**TASK TO CARRY OUT**
Could you print every line of text from the records below, word for word, leaving out the pictures?

□ □ □ □ □

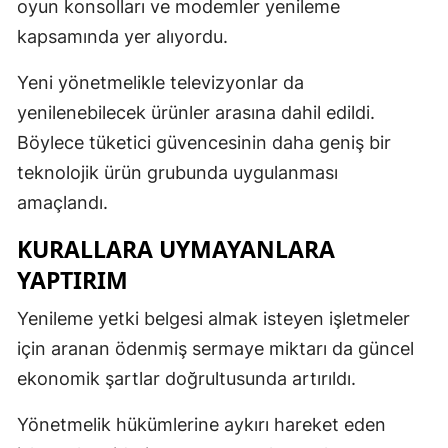
oyun konsolları ve modemler yenileme
kapsamında yer alıyordu.
Yeni yönetmelikle televizyonlar da
yenilenebilecek ürünler arasına dahil edildi.
Böylece tüketici güvencesinin daha geniş bir
teknolojik ürün grubunda uygulanması
amaçlandı.
KURALLARA UYMAYANLARA
YAPTIRIM
Yenileme yetki belgesi almak isteyen işletmeler
için aranan ödenmiş sermaye miktarı da güncel
ekonomik şartlar doğrultusunda artırıldı.
Yönetmelik hükümlerine aykırı hareket eden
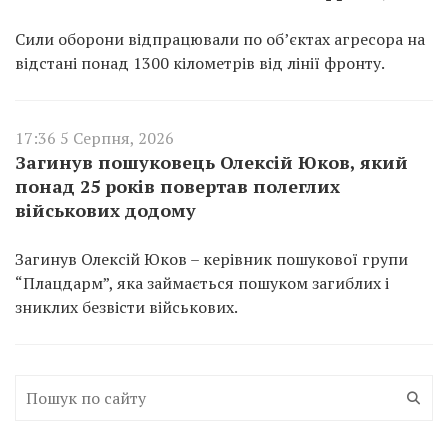
Сили оборони відпрацювали по об’єктах агресора на
відстані понад 1300 кілометрів від лінії фронту.
17:36 5 Серпня, 2026
Загинув пошуковець Олексій Юков, який
понад 25 років повертав полеглих
військових додому
Загинув Олексій Юков – керівник пошукової групи
“Плацдарм”, яка займається пошуком загиблих і
зниклих безвісти військових.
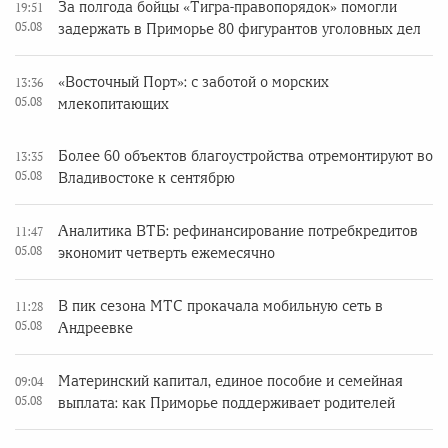
За полгода бойцы «Тигра-правопорядок» помогли
19:51
05.08
задержать в Приморье 80 фигурантов уголовных дел
«Восточный Порт»: с заботой о морских
13:36
05.08
млекопитающих
Более 60 объектов благоустройства отремонтируют во
13:35
05.08
Владивостоке к сентябрю
Аналитика ВТБ: рефинансирование потребкредитов
11:47
05.08
экономит четверть ежемесячно
В пик сезона МТС прокачала мобильную сеть в
11:28
05.08
Андреевке
Материнский капитал, единое пособие и семейная
09:04
05.08
выплата: как Приморье поддерживает родителей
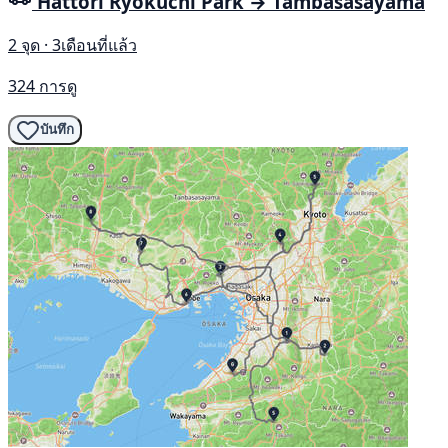
Hattori Ryokuchi Park → Tambasasayama
2 จุด · 3เดือนที่แล้ว
324 การดู
บันทึก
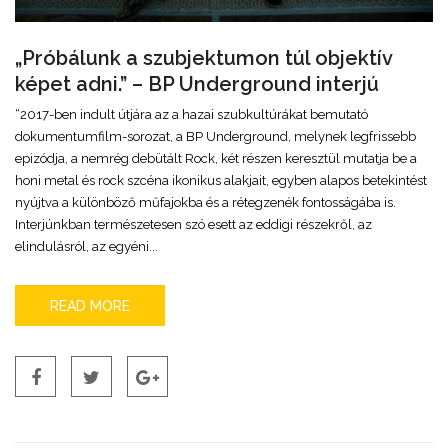
„Próbálunk a szubjektumon túl objektív
képet adni.” – BP Underground interjú
“2017-ben indult útjára az a hazai szubkultúrákat bemutató
dokumentumfilm-sorozat, a BP Underground, melynek legfrissebb
epizódja, a nemrég debütált Rock, két részen keresztül mutatja be a
honi metal és rock szcéna ikonikus alakjait, egyben alapos betekintést
nyújtva a különböző műfajokba és a rétegzenék fontosságába is.
Interjúnkban természetesen szó esett az eddigi részekről, az
elindulásról, az egyéni...
READ MORE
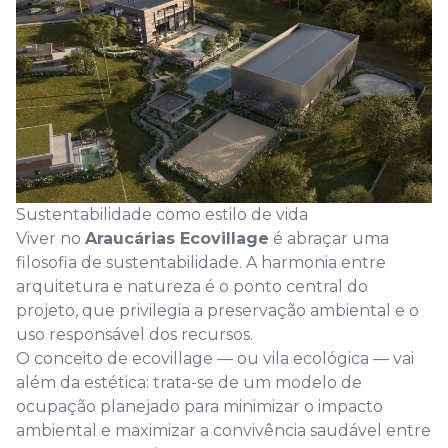
Sustentabilidade como estilo de vida
Viver no
Araucárias Ecovillage
é abraçar uma
filosofia de sustentabilidade. A harmonia entre
arquitetura e natureza é o ponto central do
projeto, que privilegia a preservação ambiental e o
uso responsável dos recursos.
O conceito de ecovillage — ou vila ecológica — vai
além da estética: trata-se de um modelo de
ocupação planejado para minimizar o impacto
ambiental e maximizar a convivência saudável entre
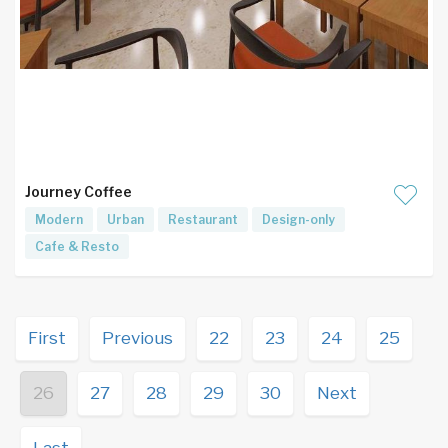
Journey Coffee
Modern
Urban
Restaurant
Design-only
Cafe & Resto
First
Previous
22
23
24
25
26
27
28
29
30
Next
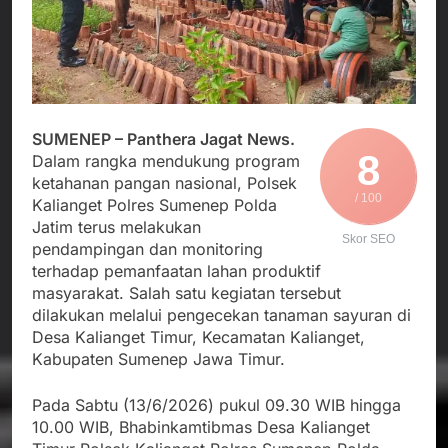
Agustus 6, 2026
Data MBG Hampir
Bobby Maulana Pastikan
Rampung
Kawasan Kuliner Ahmad
Yani Tetap Bersih,
Agustus 6, 2026
Pemkot Sukabumi
Ribuan Warga Padati
Perkuat Penataan
Peringatan Hari ASI
Pedagang dan
Sedunia di Cibadak,
Agustus 6, 2026
SUMENEP – Panthera Jagat News.
Pengelolaan Sampah
PDIP Tegaskan ASI
8
Wujud Kepedulian Polri,
Dalam rangka mendukung program
adalah Investasi
Kapolresta Sumenep
ketahanan pangan nasional, Polsek
Peradaban dan Upaya
Koordinasikan dan
/ 100
Agustus 5, 2026
Kalianget Polres Sumenep Polda
Cegah Stunting
Berangkatkan Empat
Jatim terus melakukan
Korban Kebakaran KMP
Skor SEO
pendampingan dan monitoring
Mutiara Sentosa 2 ke
terhadap pemanfaatan lahan produktif
Posko Pusat Tg. Perak
Surabaya
masyarakat. Salah satu kegiatan tersebut
dilakukan melalui pengecekan tanaman sayuran di
Desa Kalianget Timur, Kecamatan Kalianget,
Kabupaten Sumenep Jawa Timur.
Pada Sabtu (13/6/2026) pukul 09.30 WIB hingga
10.00 WIB, Bhabinkamtibmas Desa Kalianget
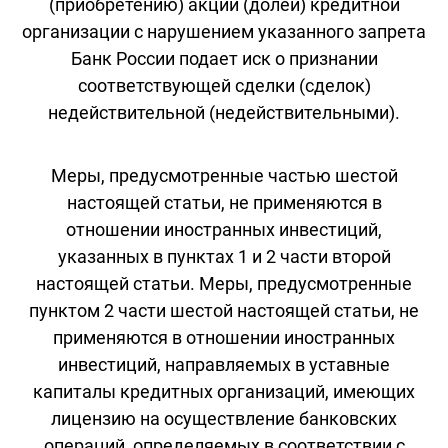
(приобретению) акций (долей) кредитной
организации с нарушением указанного запрета
Банк России подает иск о признании
соответствующей сделки (сделок)
недействительной (недействительными).
Меры, предусмотренные частью шестой
настоящей статьи, не применяются в
отношении иностранных инвестиций,
указанных в пунктах 1 и 2 части второй
настоящей статьи. Меры, предусмотренные
пунктом 2 части шестой настоящей статьи, не
применяются в отношении иностранных
инвестиций, направляемых в уставные
капиталы кредитных организаций, имеющих
лицензию на осуществление банковских
операций, определяемых в соответствии с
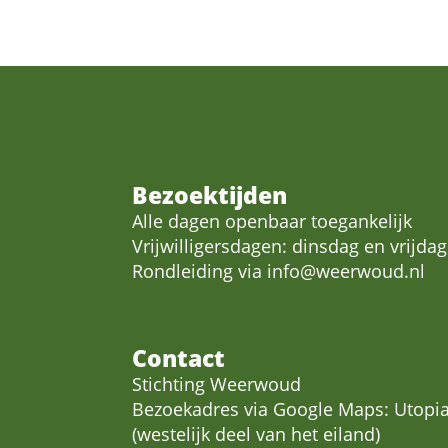
Bezoektijden
Alle dagen openbaar toegankelijk
Vrijwilligersdagen: dinsdag en vrijdag
Rondleiding via
info@weerwoud.nl
Contact
Stichting Weerwoud
Bezoekadres via Google Maps: Utopia
(westelijk deel van het eiland)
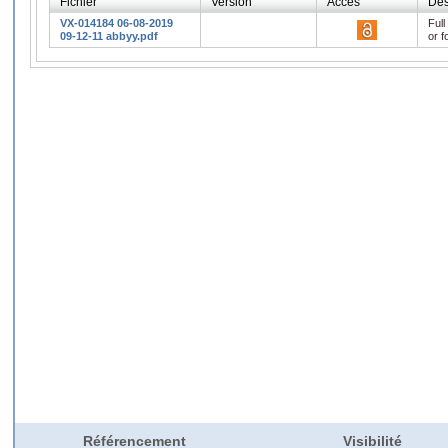
Fichier
Version
Accès
Des
VX-014184 06-08-2019
Full
09-12-11 abbyy.pdf
or f
Référencement
Visibilité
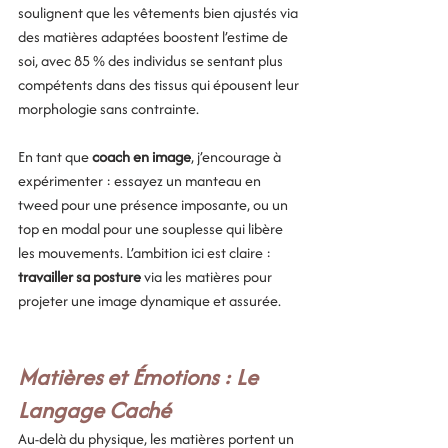
soulignent que les vêtements bien ajustés via 
des matières adaptées boostent l’estime de 
soi, avec 85 % des individus se sentant plus 
compétents dans des tissus qui épousent leur 
morphologie sans contrainte.
En tant que 
coach en image
, j’encourage à 
expérimenter : essayez un manteau en 
tweed pour une présence imposante, ou un 
top en modal pour une souplesse qui libère 
les mouvements. L’ambition ici est claire : 
travailler sa posture
 via les matières pour 
projeter une image dynamique et assurée.
Matières et Émotions : Le 
Langage Caché
Au-delà du physique, les matières portent un 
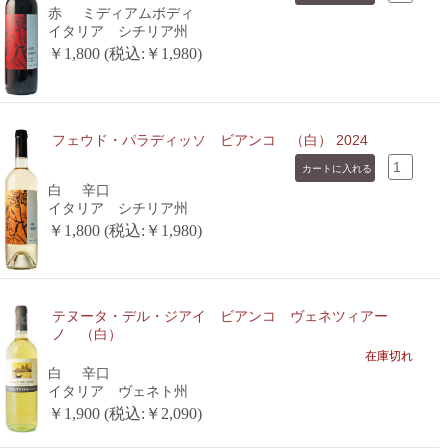
赤
ミディアムボディ
イタリア シチリア州
￥1,800 (税込:￥1,980)
フェウド・パラディッソ ビアンコ （白） 2024
白
辛口
イタリア シチリア州
￥1,800 (税込:￥1,980)
テヌータ・デル・ジアイ ビアンコ ヴェネツィアー
ノ （白）
在庫切れ
白
辛口
イタリア ヴェネト州
￥1,900 (税込:￥2,090)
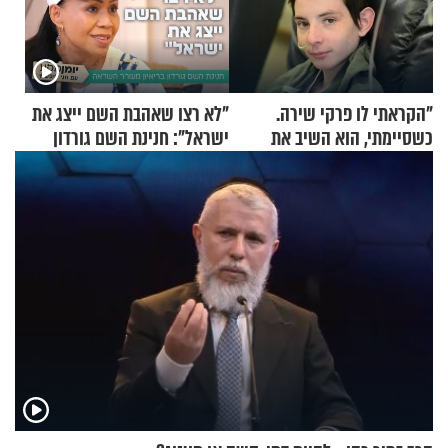
"הקראתי לו פרקי שירה.
"לא רצו שאהבת השם ייצג את
כשסיימתי, הוא השיב את
ישראל": חנינת השם גורדון
נשמתו לבורא"
בריאיון מעורר השראה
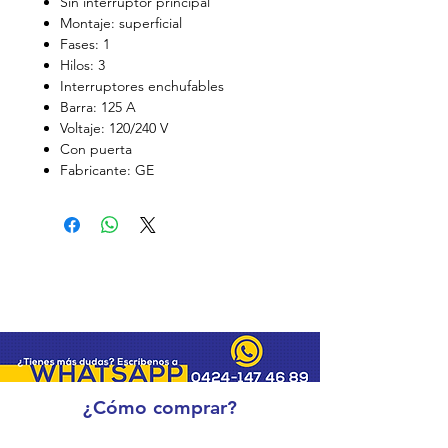
Sin interruptor principal
Montaje: superficial
Fases: 1
Hilos: 3
Interruptores enchufables
Barra: 125 A
Voltaje: 120/240 V
Con puerta
Fabricante: GE
¿Cómo comprar?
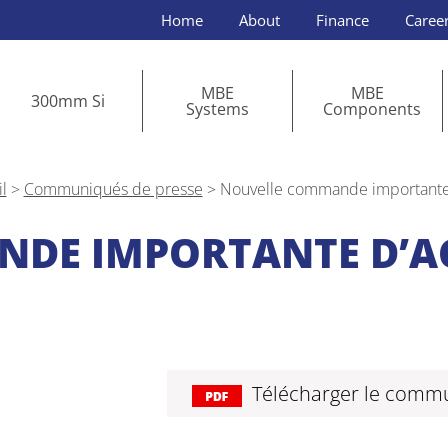
Home
About
Finance
Caree
MBE
MBE
300mm Si
Systems
Components
l
>
Communiqués de presse
>
Nouvelle commande importante 
DE IMPORTANTE D’ACC
Télécharger le comm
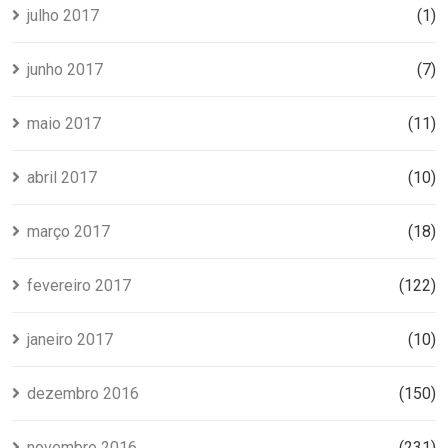
julho 2017
(1)
junho 2017
(7)
maio 2017
(11)
abril 2017
(10)
março 2017
(18)
fevereiro 2017
(122)
janeiro 2017
(10)
dezembro 2016
(150)
novembro 2016
(231)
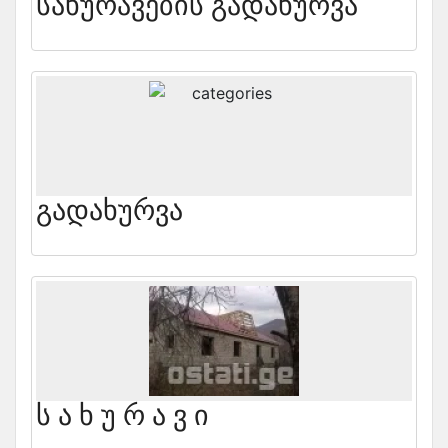
Სახურავების Გადახურვა
Გადახურვა
Ს Ა Ხ Უ Რ Ა Ვ Ი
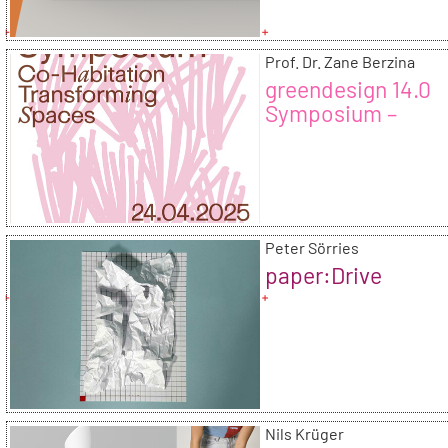
Prof. Dr. Zane Berzina
greendesign 14.0
Symposium –
COHABITATION –
Transformation v
Räumen
Peter Sörries
paper:Drive
Nils Krüger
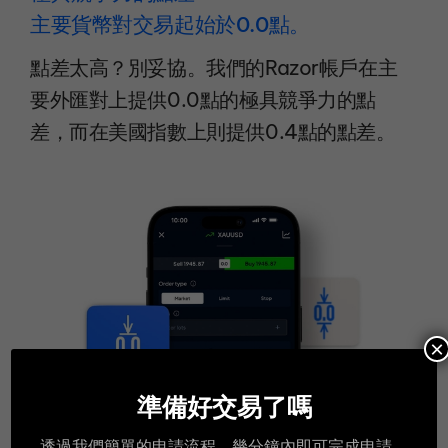
主要貨幣對交易起始於0.0點。
點差太高？別妥協。我們的Razor帳戶在主
要外匯對上提供0.0點的極具競爭力的點
差，而在美國指數上則提供0.4點的點差。
×
準備好交易了嗎
透過我們簡單的申請流程，幾分鐘內即可完成申請。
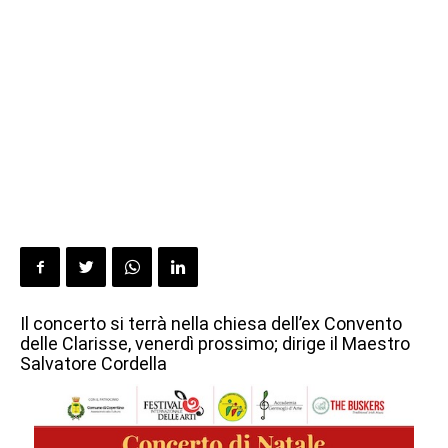
Il concerto si terrà nella chiesa dell’ex Convento
delle Clarisse, venerdì prossimo; dirige il Maestro
Salvatore Cordella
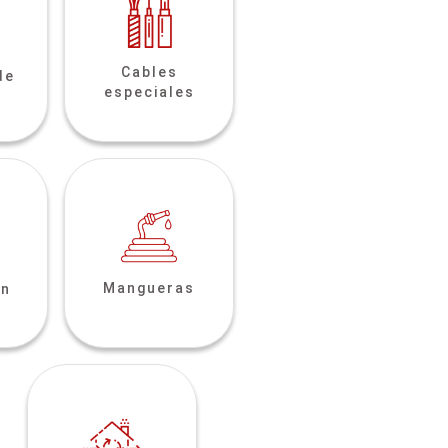
Cables
de
especiales
Mangueras
ón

□ □ □ □ □

**ANSWER SPACE**
oyun konsolları ve modemler yenileme
kapsamında yer alıyordu.
Yeni yönetmelikle televizyonlar da
yenilenebilecek ürünler arasına dahil edildi.
Böylece tüketici güvencesinin daha geniş bir
teknolojik ürün grubunda uygulanması
amaçlandı.
KURALLARA UYMAYANLARA
YAPTIRIM
Yenileme yetki belgesi almak isteyen işletmeler
için aranan ödenmiş sermaye miktarı da güncel
ekonomik şartlar doğrultusunda artırıldı.
Yönetmelik hükümlerine aykırı hareket eden
Сили оборони відпрацювали по об’єктах агресора на
відстані понад 1300 кілометрів від лінії фронту.
17:36 5 Серпня, 2026
Загинув пошуковець Олексій Юков, який
понад 25 років повертав полеглих
військових додому
Загинув Олексій Юков – керівник пошукової групи
“Плацдарм”, яка займається пошуком загиблих і
зниклих безвісти військових.
За полгода бойцы «Тигра-правопорядок» помогли
19:51
05.08
задержать в Приморье 80 фигурантов уголовных дел
«Восточный Порт»: с заботой о морских
13:36
05.08
млекопитающих
Более 60 объектов благоустройства отремонтируют во
13:35
05.08
Владивостоке к сентябрю
Аналитика ВТБ: рефинансирование потребкредитов
11:47
05.08
экономит четверть ежемесячно
В пик сезона МТС прокачала мобильную сеть в
11:28
05.08
Андреевке
Материнский капитал, единое пособие и семейная
09:04
05.08
выплата: как Приморье поддерживает родителей
Hattori Ryokuchi Park → Tambasasayama
2 จุด · 3เดือนที่แล้ว
324 การดู
บันทึก
„Próbálunk a szubjektumon túl objektív
képet adni.” – BP Underground interjú
“2017-ben indult útjára az a hazai szubkultúrákat bemutató
dokumentumfilm-sorozat, a BP Underground, melynek legfrissebb
epizódja, a nemrég debütált Rock, két részen keresztül mutatja be a
honi metal és rock szcéna ikonikus alakjait, egyben alapos betekintést
nyújtva a különböző műfajokba és a rétegzenék fontosságába is.
Interjúnkban természetesen szó esett az eddigi részekről, az
elindulásról, az egyéni...
READ MORE
Sustentabilidade como estilo de vida
Viver no
Araucárias Ecovillage
é abraçar uma
filosofia de sustentabilidade. A harmonia entre
arquitetura e natureza é o ponto central do
projeto, que privilegia a preservação ambiental e o
uso responsável dos recursos.
O conceito de ecovillage — ou vila ecológica — vai
além da estética: trata-se de um modelo de
ocupação planejado para minimizar o impacto
ambiental e maximizar a convivência saudável entre
Journey Coffee
Modern
Urban
Restaurant
Design-only
Cafe & Resto
First
Previous
22
23
24
25
26
27
28
29
30
Next
Agustus 6, 2026
Data MBG Hampir
Bobby Maulana Pastikan
Rampung
Kawasan Kuliner Ahmad
Yani Tetap Bersih,
Agustus 6, 2026
Pemkot Sukabumi
Ribuan Warga Padati
Perkuat Penataan
Peringatan Hari ASI
Pedagang dan
Sedunia di Cibadak,
Agustus 6, 2026
SUMENEP – Panthera Jagat News.
Pengelolaan Sampah
PDIP Tegaskan ASI
8
Wujud Kepedulian Polri,
Dalam rangka mendukung program
adalah Investasi
Kapolresta Sumenep
ketahanan pangan nasional, Polsek
Peradaban dan Upaya
Koordinasikan dan
/ 100
Agustus 5, 2026
Kalianget Polres Sumenep Polda
Cegah Stunting
Berangkatkan Empat
Jatim terus melakukan
Korban Kebakaran KMP
Skor SEO
pendampingan dan monitoring
Mutiara Sentosa 2 ke
terhadap pemanfaatan lahan produktif
Posko Pusat Tg. Perak
Surabaya
masyarakat. Salah satu kegiatan tersebut
dilakukan melalui pengecekan tanaman sayuran di
Desa Kalianget Timur, Kecamatan Kalianget,
Kabupaten Sumenep Jawa Timur.
Pada Sabtu (13/6/2026) pukul 09.30 WIB hingga
10.00 WIB, Bhabinkamtibmas Desa Kalianget
(приобретению) акций (долей) кредитной
организации с нарушением указанного запрета
Банк России подает иск о признании
соответствующей сделки (сделок)
недействительной (недействительными).
Меры, предусмотренные частью шестой
настоящей статьи, не применяются в
отношении иностранных инвестиций,
указанных в пунктах 1 и 2 части второй
настоящей статьи. Меры, предусмотренные
пунктом 2 части шестой настоящей статьи, не
применяются в отношении иностранных
инвестиций, направляемых в уставные
капиталы кредитных организаций, имеющих
лицензию на осуществление банковских
операций, определяемых в соответствии с
Bezoektijden
Alle dagen openbaar toegankelijk
Vrijwilligersdagen: dinsdag en vrijdag
Rondleiding via
info@weerwoud.nl
Contact
Stichting Weerwoud
Bezoekadres via Google Maps: Utopia
(westelijk deel van het eiland)
Fichier
Version
Accès
Des
VX-014184 06-08-2019
Full
09-12-11 abbyy.pdf
or f
Référencement
Visibilité
soulignent que les vêtements bien ajustés via 
des matières adaptées boostent l’estime de 
soi, avec 85 % des individus se sentant plus 
compétents dans des tissus qui épousent leur 
morphologie sans contrainte.
En tant que 
coach en image
, j’encourage à 
expérimenter : essayez un manteau en 
tweed pour une présence imposante, ou un 
top en modal pour une souplesse qui libère 
les mouvements. L’ambition ici est claire : 
travailler sa posture
 via les matières pour 
projeter une image dynamique et assurée.
Matières et Émotions : Le 
Langage Caché
Au-delà du physique, les matières portent un 
赤
ミディアムボディ
イタリア シチリア州
￥1,800 (税込:￥1,980)
フェウド・パラディッソ ビアンコ （白） 2024
白
辛口
イタリア シチリア州
￥1,800 (税込:￥1,980)
テヌータ・デル・ジアイ ビアンコ ヴェネツィアー
ノ （白）
在庫切れ
白
辛口
イタリア ヴェネト州
￥1,900 (税込:￥2,090)
"הקראתי לו פרקי שירה.
"לא רצו שאהבת השם ייצג את
כשסיימתי, הוא השיב את
ישראל": חנינת השם גורדון
נשמתו לבורא"
בריאיון מעורר השראה
Sin interruptor principal
Montaje: superficial
Fases: 1
Hilos: 3
Interruptores enchufables
Barra: 125 A
Voltaje: 120/240 V
Con puerta
Fabricante: GE
¿Cómo comprar?
Home
About
Finance
Caree
MBE
MBE
300mm Si
Systems
Components
l
>
Communiqués de presse
>
Nouvelle commande importante 
DE IMPORTANTE D’ACC
Télécharger le comm
julho 2017
(1)
junho 2017
(7)
maio 2017
(11)
abril 2017
(10)
março 2017
(18)
fevereiro 2017
(122)
janeiro 2017
(10)
dezembro 2016
(150)
novembro 2016
(231)
Სახურავების Გადახურვა
Გადახურვა
Ს Ა Ხ Უ Რ Ა Ვ Ი
Prof. Dr. Zane Berzina
greendesign 14.0
Symposium –
COHABITATION –
Transformation v
Räumen
Peter Sörries
paper:Drive
Nils Krüger
主要貨幣對交易起始於0.0點。
點差太高？別妥協。我們的Razor帳戶在主
要外匯對上提供0.0點的極具競爭力的點
差，而在美國指數上則提供0.4點的點差。
×
準備好交易了嗎
透過我們簡單的申請流程，幾分鐘內即可完成申請。
Il concerto si terrà nella chiesa dell’ex Convento
delle Clarisse, venerdì prossimo; dirige il Maestro
Salvatore Cordella
Cables
de
especiales
Mangueras
ón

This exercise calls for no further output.